Even though the increase in gas prices has affected many families in nearly every aspect of their daily life, the spirit of giving continues.
“We haven’t felt the gas price increase hit us yet,” Dona Ferro of the Food Bank said.
By the looks of things, and all the people waiting for the Food Bank’s assistance, all was normal as could be.
Two young men, each carrying a box of groceries, said if it wasn’t for the food bank, things would be very tough.
“I haven’t felt like they have given me any less food because of the price of gas,” said one of the young men.
The immediate need for the Food Bank is apparent when you walk into the cramped working areas where volunteers hustle around sorting and taking inventory of their goods.
“What we really need is a larger building; we have outgrown this one year’s ago,” Ferro said. “You can see it’s difficult to move around when you get two people back here.”
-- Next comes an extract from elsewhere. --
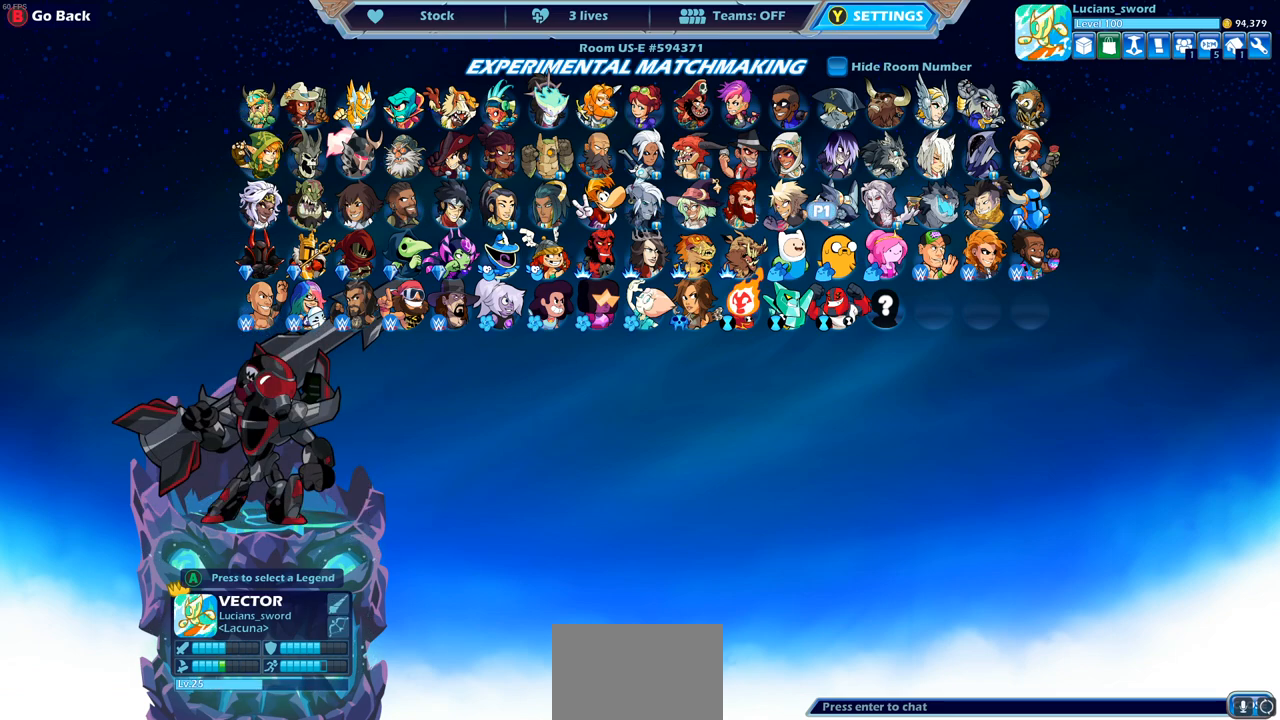
{"buttons": [], "left_stick": "center", "right_stick": "center", "events": [[117, "DPAD_LEFT", "down"], [217, "DPAD_LEFT", "up"], [317, "DPAD_LEFT", "down"], [433, "DPAD_LEFT", "up"]]}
Ferro says that it would be a good thing if they could find an affordable place with more room to store their inventory and help the increasing number of families that are in need of the Food Bank’s services.
“We serve over 250 families now,” Ferro commented. “And the numbers are growing.”
Donations are being accepted at all Lake Stevens banks thru June, and people are encouraged to continue giving what they can to help other families who are less fortunate. You can also bring food to the Lake Stevens Journal, 1909 South Main St.
Cash donations can be very helpful and go a long way to help with proper food rations to make a properly balanced diet.